PROBLEM
Give exactly the lines from the one that contains "12: (419, 528)" through the end of the entries below, both included; the pictures stay out.
** Opening DATA FOR PROCESSING block **
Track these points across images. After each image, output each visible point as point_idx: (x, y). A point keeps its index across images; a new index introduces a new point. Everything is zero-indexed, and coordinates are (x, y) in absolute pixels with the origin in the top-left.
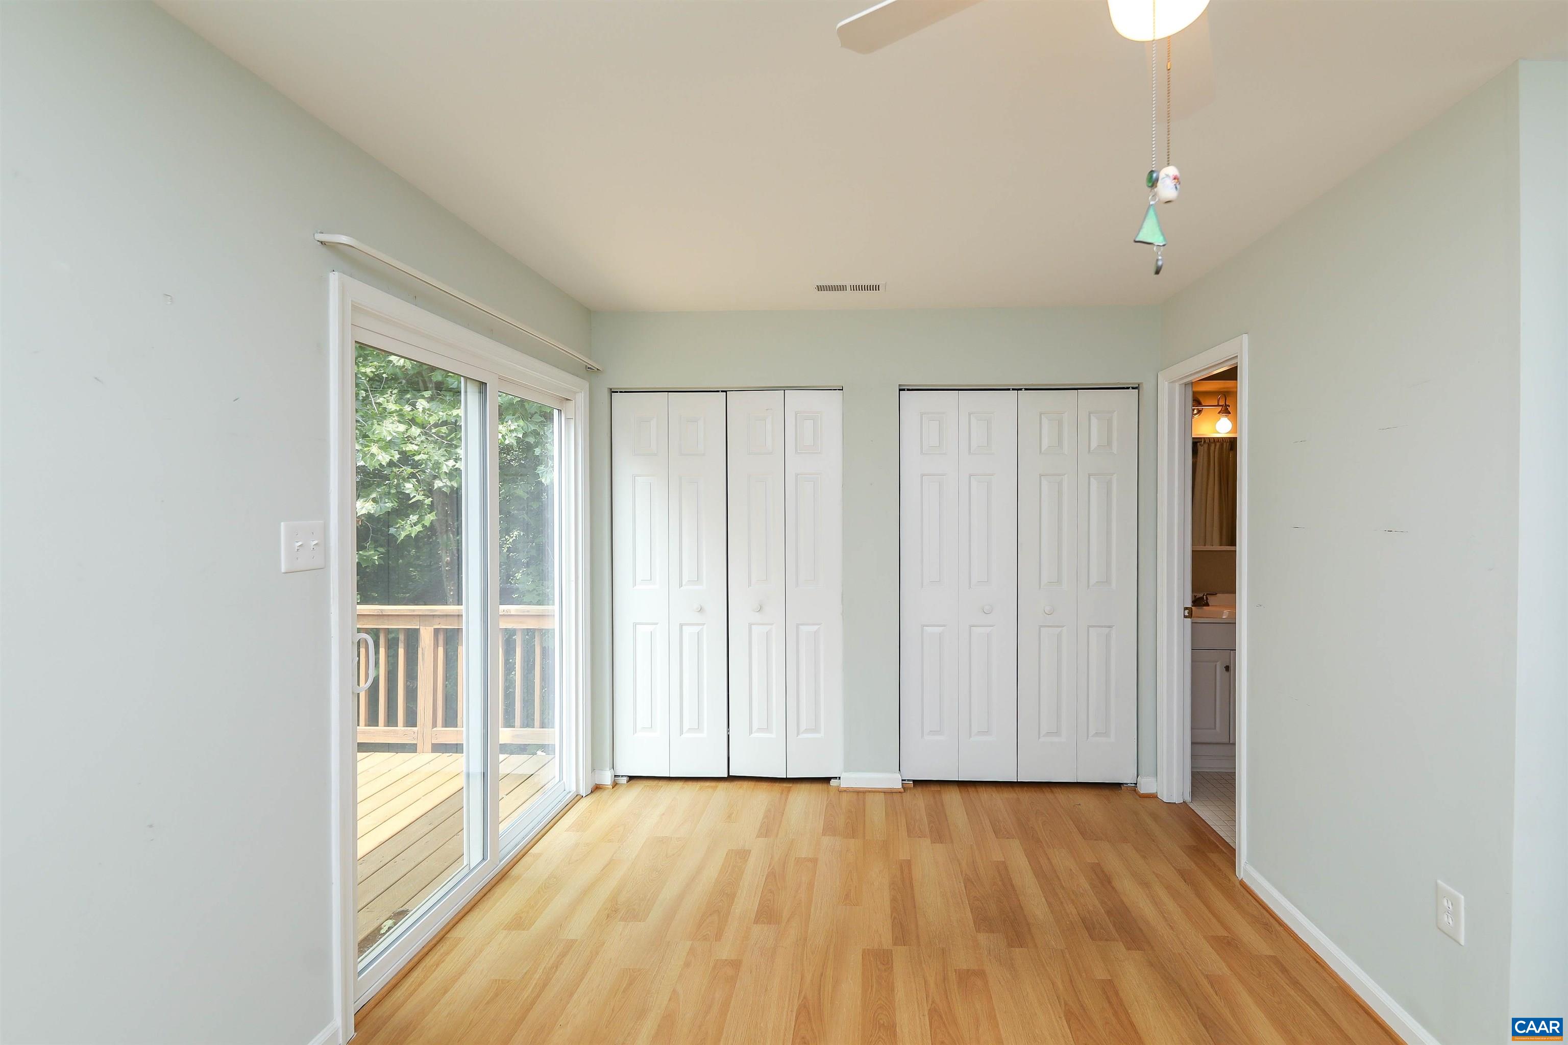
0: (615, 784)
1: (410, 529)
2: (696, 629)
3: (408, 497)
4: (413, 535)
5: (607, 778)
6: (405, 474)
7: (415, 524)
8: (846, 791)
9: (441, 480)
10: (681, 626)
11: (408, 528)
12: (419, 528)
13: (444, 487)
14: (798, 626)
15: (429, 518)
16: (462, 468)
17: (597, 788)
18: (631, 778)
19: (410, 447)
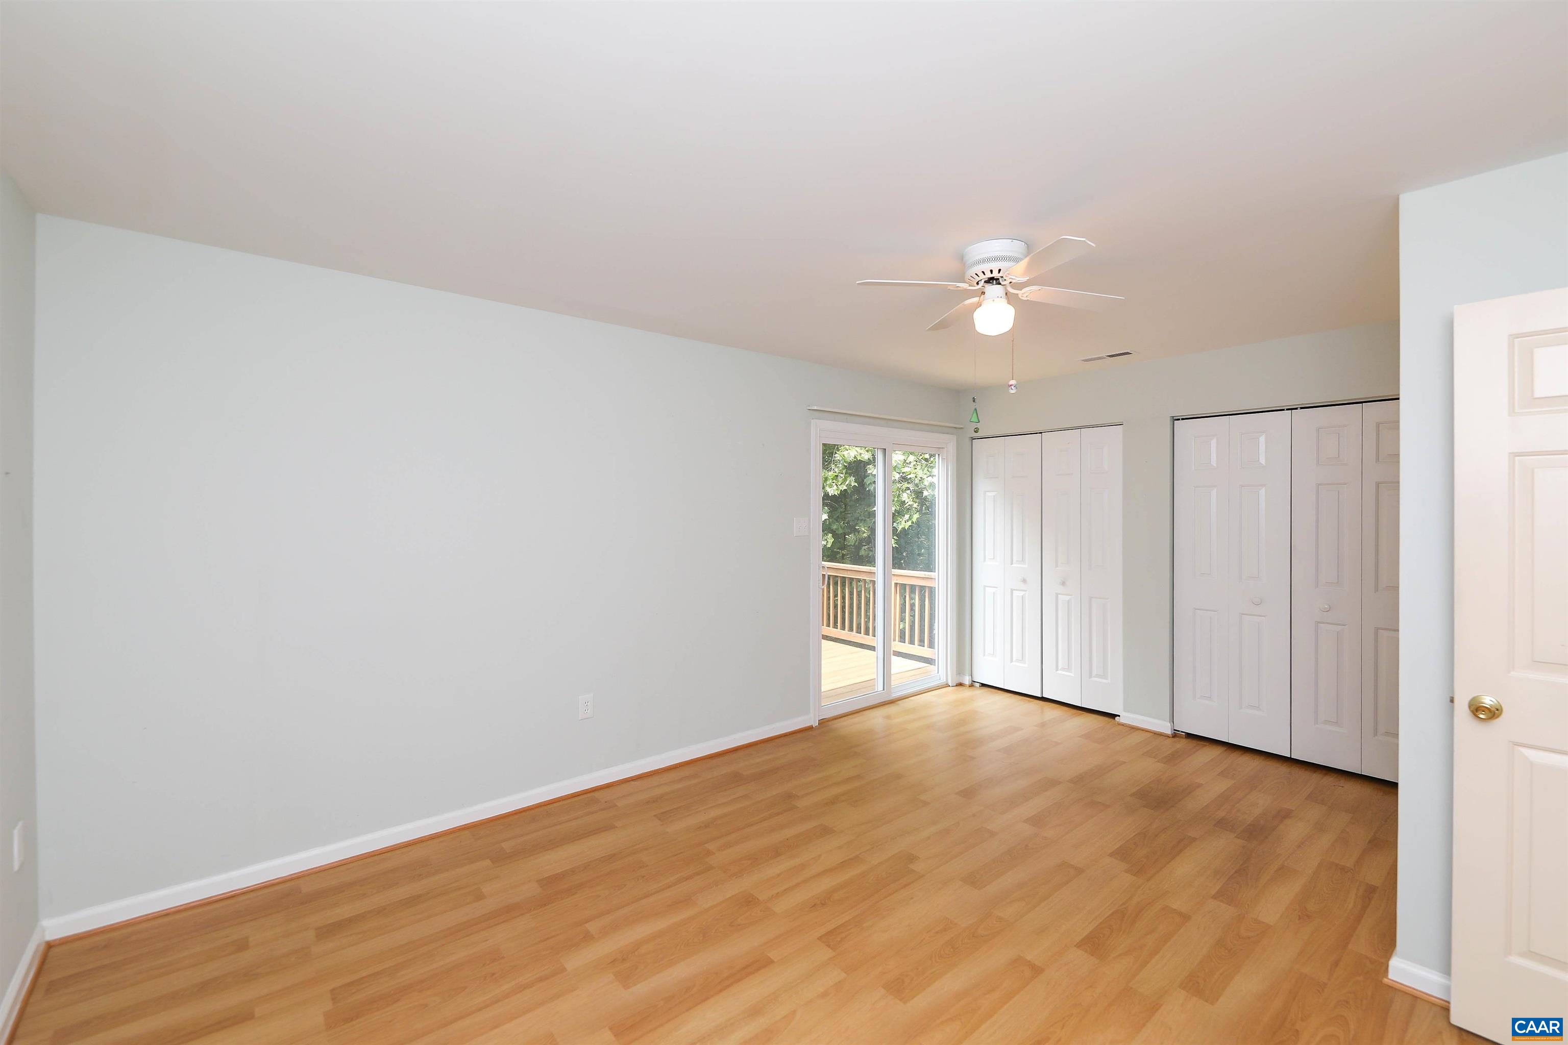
0: (971, 686)
1: (905, 524)
2: (1022, 593)
3: (903, 503)
4: (906, 528)
5: (967, 680)
6: (904, 487)
7: (908, 521)
8: (1123, 725)
9: (928, 491)
10: (1012, 590)
11: (903, 522)
12: (909, 523)
13: (929, 495)
14: (1091, 598)
15: (916, 516)
16: (936, 483)
17: (960, 684)
18: (983, 685)
19: (906, 470)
** Closing DATA FOR PROCESSING block **
SOLUTION TO THE EXERCISE
12: (419, 528)
13: (444, 487)
14: (798, 626)
15: (429, 518)
16: (462, 468)
17: (597, 788)
18: (631, 778)
19: (410, 447)
0: (971, 686)
1: (905, 524)
2: (1022, 593)
3: (903, 503)
4: (906, 528)
5: (967, 680)
6: (904, 487)
7: (908, 521)
8: (1123, 725)
9: (928, 491)
10: (1012, 590)
11: (903, 522)
12: (909, 523)
13: (929, 495)
14: (1091, 598)
15: (916, 516)
16: (936, 483)
17: (960, 684)
18: (983, 685)
19: (906, 470)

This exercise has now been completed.